I hear, now, that younger sister Pixie Geldof, 17, wants to adopt Snowy. She fed and walked her while Peaches was in Australia recently.

However, Sir Bob is not keen on Snowy becoming a resident of his Battersea household. Pixie, who lives with her pop, has told friends: "Daddy won't let me have it."

* Seriousness has long been discarded as a reasonable expectation of entries for the Turner Prize. Originality has not.

This year's white-hot favourite, Mark Wallinger, has submitted a video of himself in a bear costume wandering around a Berlin gallery. Fans describe it as "a work of art in the greatest traditions of Michelangelo". It is also in the greatest traditions of the comedian Dom Joly.
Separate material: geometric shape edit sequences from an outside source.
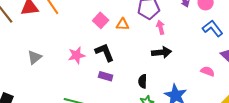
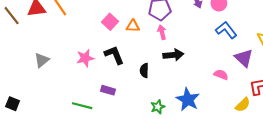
pink arrow: (161, 27) -> (162, 32), moved
purple rectangle: (106, 76) -> (108, 90), moved
black semicircle: (143, 81) -> (144, 70), moved

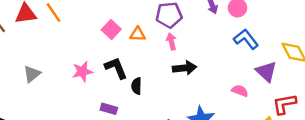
black semicircle: (144, 70) -> (136, 86), moved

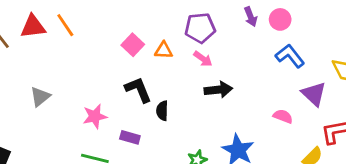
pink arrow: (171, 41) -> (203, 59), turned 140
pink star: (82, 72) -> (95, 116), moved

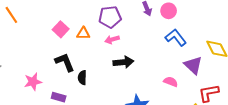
pink arrow: (203, 59) -> (112, 40), turned 128

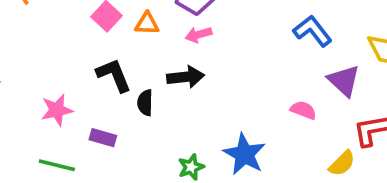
black arrow: (123, 62) -> (186, 77), moved

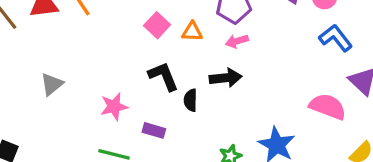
pink semicircle: (303, 110) -> (328, 107), size x1.6

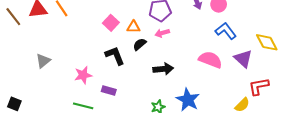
black arrow: (226, 78) -> (163, 69), moved
black semicircle: (191, 100) -> (140, 44), moved, turned 48
pink semicircle: (328, 107) -> (210, 60), moved

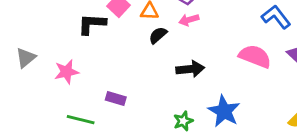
black L-shape: (115, 56) -> (92, 24), moved, turned -65
pink star: (83, 75) -> (67, 72), moved

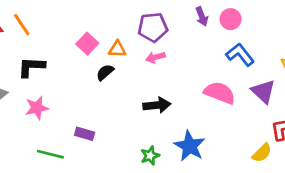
black L-shape: (92, 24) -> (31, 67), moved
black semicircle: (158, 35) -> (105, 72), moved

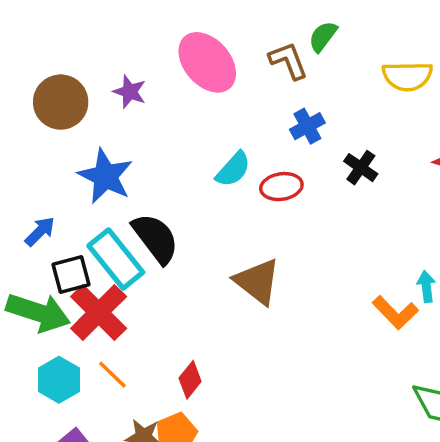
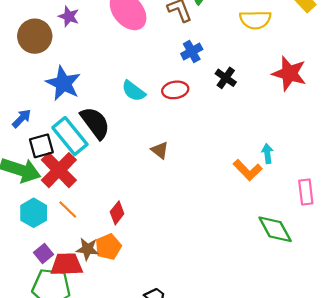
purple star: (130, 92) -> (69, 16), moved
cyan semicircle: (233, 169) -> (134, 91), moved, turned 85
brown triangle: (257, 281) -> (160, 150), size x0.6

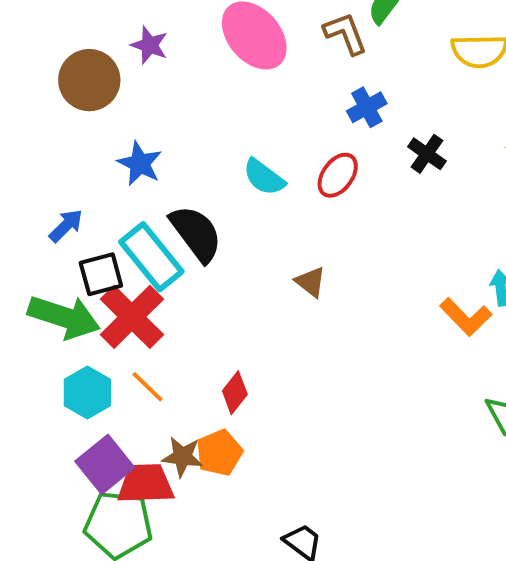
blue star: (63, 83) -> (140, 164), size x0.7
red ellipse: (175, 90) -> (338, 175), turned -45
purple square: (44, 253) -> (105, 464), size x1.6

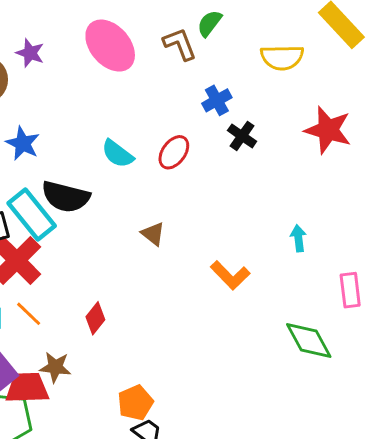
blue cross: (367, 107) -> (217, 100), moved
black semicircle: (196, 233) -> (66, 197), turned 141
orange L-shape: (466, 317) -> (230, 275), moved
orange pentagon: (219, 453) -> (135, 403), moved

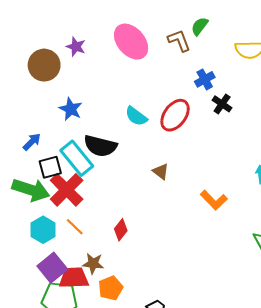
red ellipse: (174, 152) -> (175, 115), size x1.4
orange pentagon: (135, 403) -> (111, 288), moved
Bears are one of Joly's recurrent themes, memorably in Trigger Happy TV: the office full of bears,or the man in a bear suit who ran through a market and snatched a fish from a trader.

"He [Wallinger] is using the same suit I had," says Joly. "If I had gone to art school, I could have called Trigger Happy TV art. I have Carter Ruck under instruction," he joked.

* Steve Buscemi cast Sienna Miller in his remake of Interview. Originally by the murdered Dutch director Theo van Gogh, the film is about a world weary foreign correspondent being assigned, fuming, to interview a soap actress. Sexual tension holds it together.

So Sienna, Pandora asked at the premiere, what's it like, playing a celebrity magazine fodder actress on the receiving end of hassle and condescension from a journalist? "Ha, very good. Yes, it's a real challenge. At least in the film the journalist's half-decent." Ouch!

Another hack asked Miller about the grainy photos of her on the countryside film set of Hippie Hippie Shake. (She wears daisies in her hair and nothing else.) Publicity pics leaked to build hype? Sienna flounced off, having made her point.

* Vivienne Westwood had words with her son, Ben, after he borrowed clothes from her collection to use for his erotic photography. (Japanese businessmen pay him, apparently, to tie up The Wife and snap her in various states of undress, to be framed and mounted on their bathroom walls.)

But like all proud mothers, she will be there at the Victoria and Albert Museum on Wednesday 14 November for the opening of a retrospective on 20 years of Ben Westwood's fruity photos.

Ms Westwood is a reader of The Independent, so I feel moved to warn her that, should she present herself at the V&A that evening, in whichever punk frock she has saved for the occasion, she may look slightly out of place at the Holiday Autos (a car rental company) drinks reception. There has been a double booking.